With wine consumption declining in most markets (domestic and export) while the global surplus rises despite 2023’s global production falling to a 60-year low (think: weird weather and climate change), one doesn’t need to look far to find gloomy analyses and prognostications for most countries.
Just the other day I saw a report on the head of an association representing some 500 growers in California calling for 30,000 vineyard acres to be uprooted there in order to balance the market. That’s 12 000 hectares of vineyard, about as much as South Africa has lost in the past dozen years or so (to some people’s laments – not mine).
Another example: Mid last year Robert Joseph wrote in Meininger’s International that “Australian wine is in crisis”, noting, amongst other things, falling volumes in many markets, value per litre sold falling faster still, with more wine shipped in bulk at lower prices. Familiar sort of stuff. Crisis is a word much in use in the global wine industry.
The latest ProWein Business Report, Ways out of the crisis, considered the results of a survey of “2,000 members of the wine industry, from producers to retailers, conducted by Geisenheim University”, as reported by The Drinks Business. Major threats identified by the respondents included cost increases, global economic downturn, decreasing wine consumption, and climate change. (As an interesting aside, it seems that not only are people drinking less, they’re also not drinking better, so there’s no real comfort for South Africa’s smarter producers there – except, perhaps for the few who might be the beneficiaries of quite rich people drinking less burgundy and Napa cab.)

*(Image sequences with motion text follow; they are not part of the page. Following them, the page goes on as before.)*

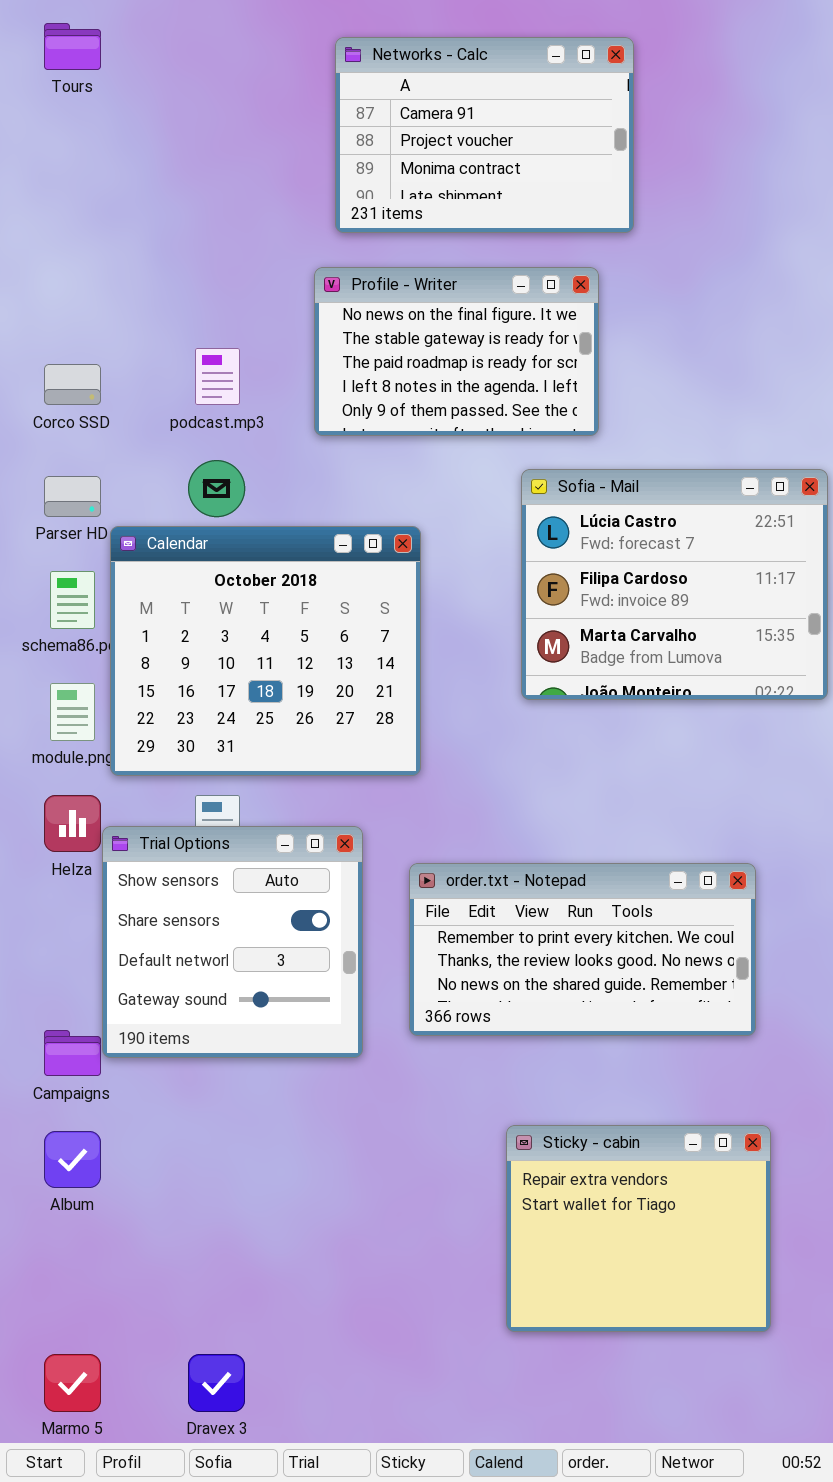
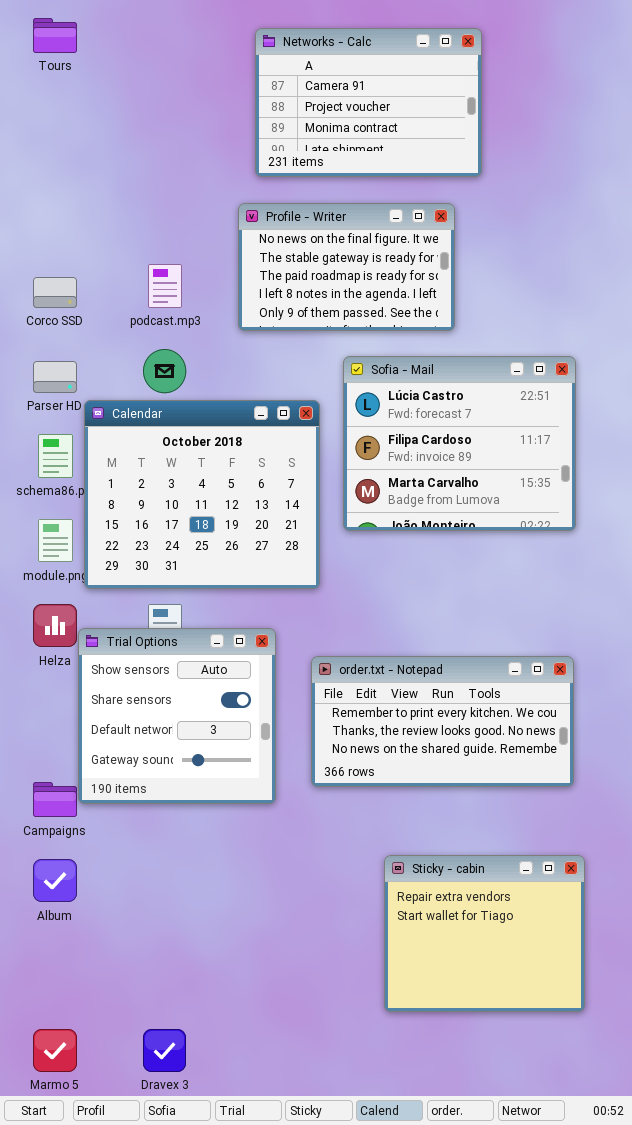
Sofia - Mail: [521,469,828,700] -> [343,356,576,531], moved

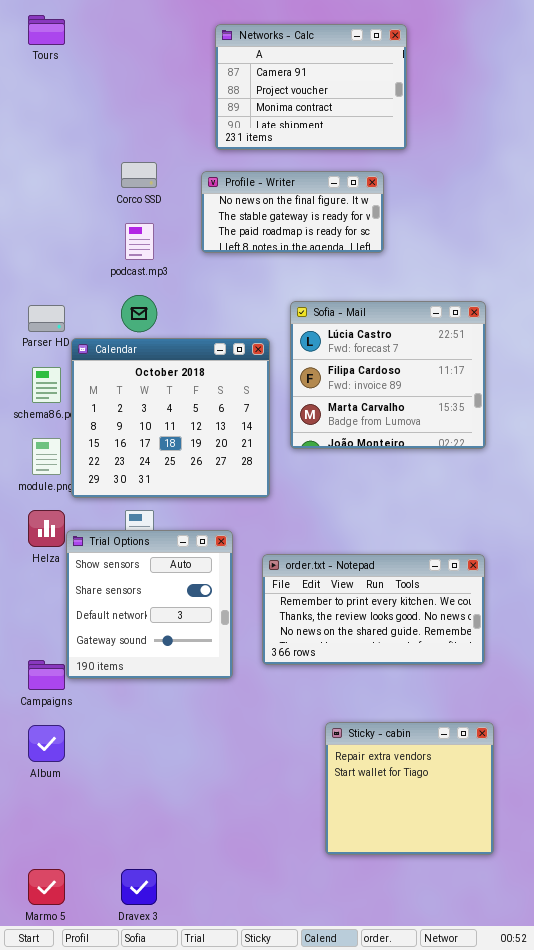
Profile - Writer: [238,203,455,331] -> [201,171,384,253], resized
Corco SSD: [33,277,77,308] -> [121,162,157,188], moved

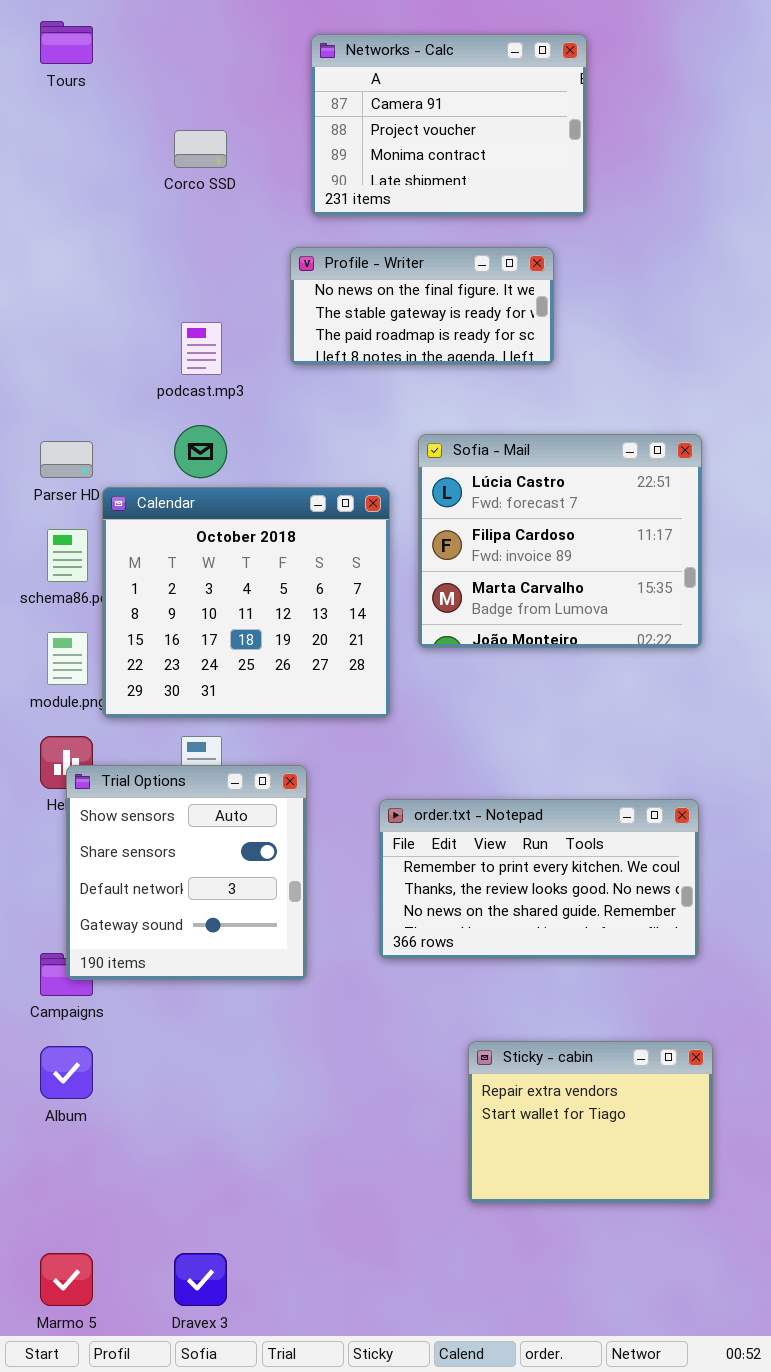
Corco SSD: [121,162,157,188] -> [174,130,227,168], moved
Trial Options: [66,530,233,679] -> [66,765,307,980], moved
Sticky - cabin: [325,722,494,855] -> [468,1041,713,1203], resized

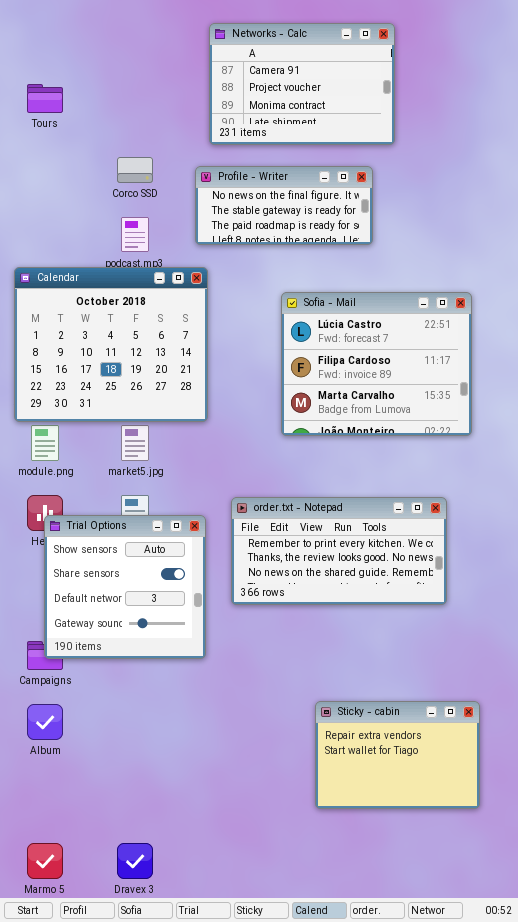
Tours: [40,21,93,64] -> [27,84,63,113], moved
Corco SSD: [174,130,227,168] -> [117,157,153,183], moved
Calendar: [102,487,390,718] -> [14,267,208,422], moved
order.txt - Notepad: [379,799,699,959] -> [231,497,447,605], moved

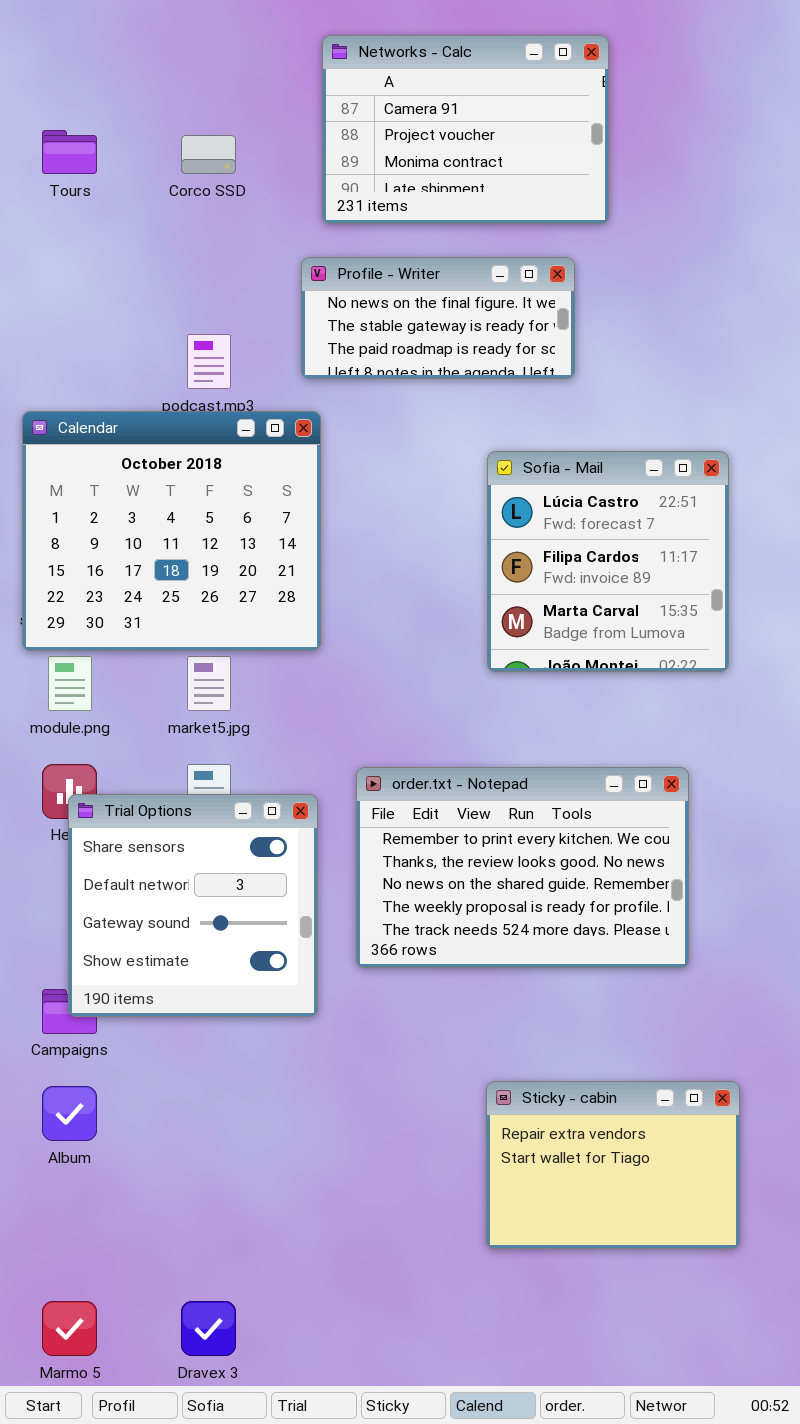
Corco SSD: [117,157,153,183] -> [181,135,236,174], moved
Sofia - Mail: [281,292,472,436] -> [487,451,729,672], resized
order.txt - Notepad: [231,497,447,605] -> [356,767,689,968], resized
Trial Options: [44,515,206,659] -> [68,794,318,1017], scrolled down 1 row

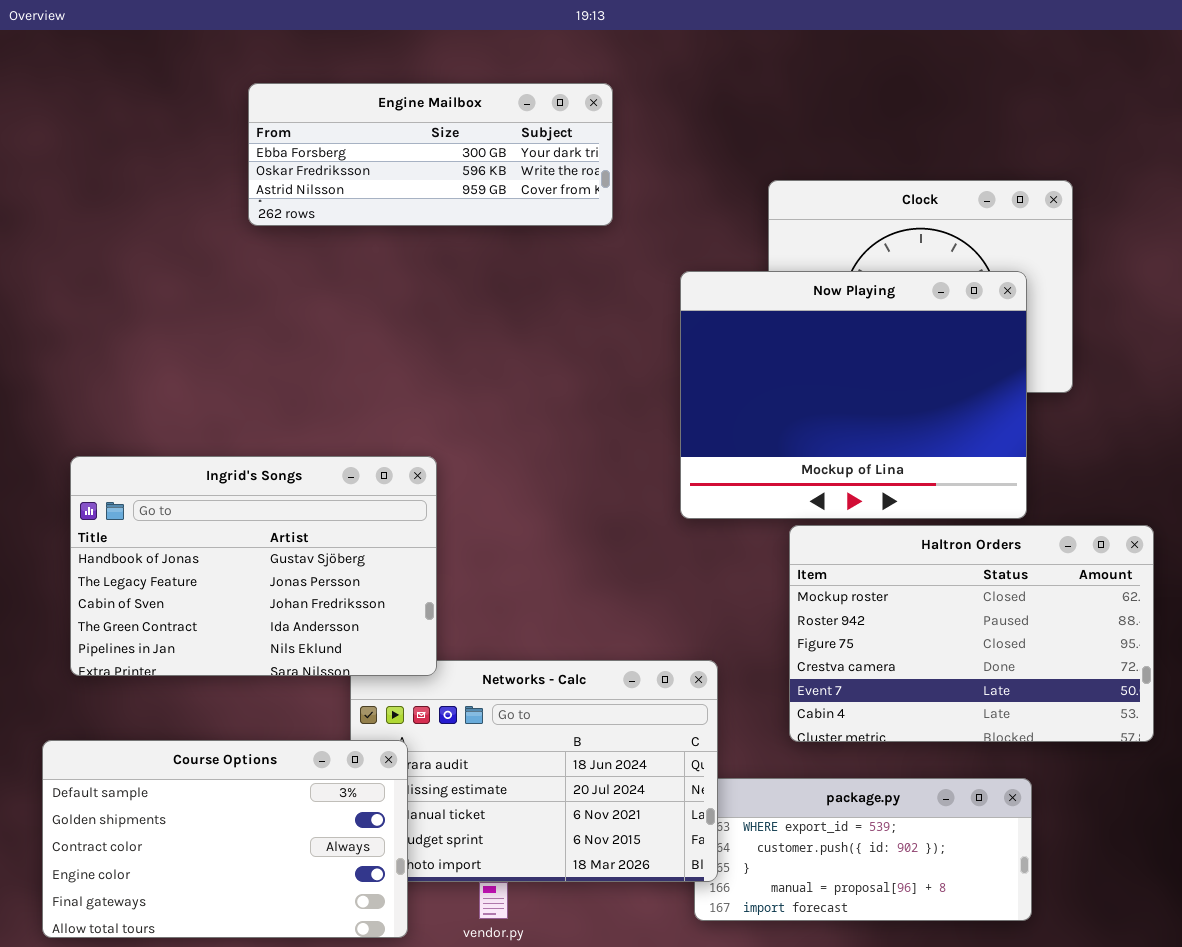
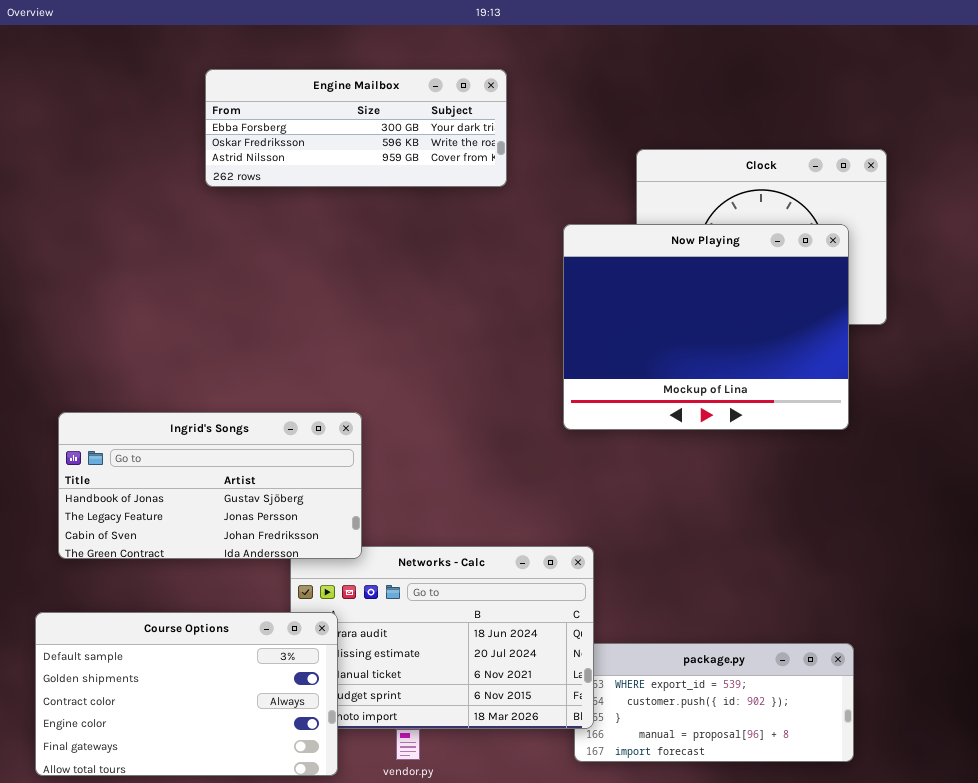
Ingrid's Songs: [70,456,437,676] -> [58,412,362,559], resized
Haltron Orders: [789,525,1154,742] -> none, closed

The ProWein report also noted that many potential wine-drinkers are turning to both beer and spirits, and in fact a crucial factors in the alcohol world’s woe is the consumer move to low- or non-alcoholic drinks. Health concerns are central here, with increasingly vehement arguments made against alcohol consumption. A year ago, the World Health Organization stated firmly, on the basis of research, that “when it comes to alcohol consumption, there is no safe amount that does not affect health”.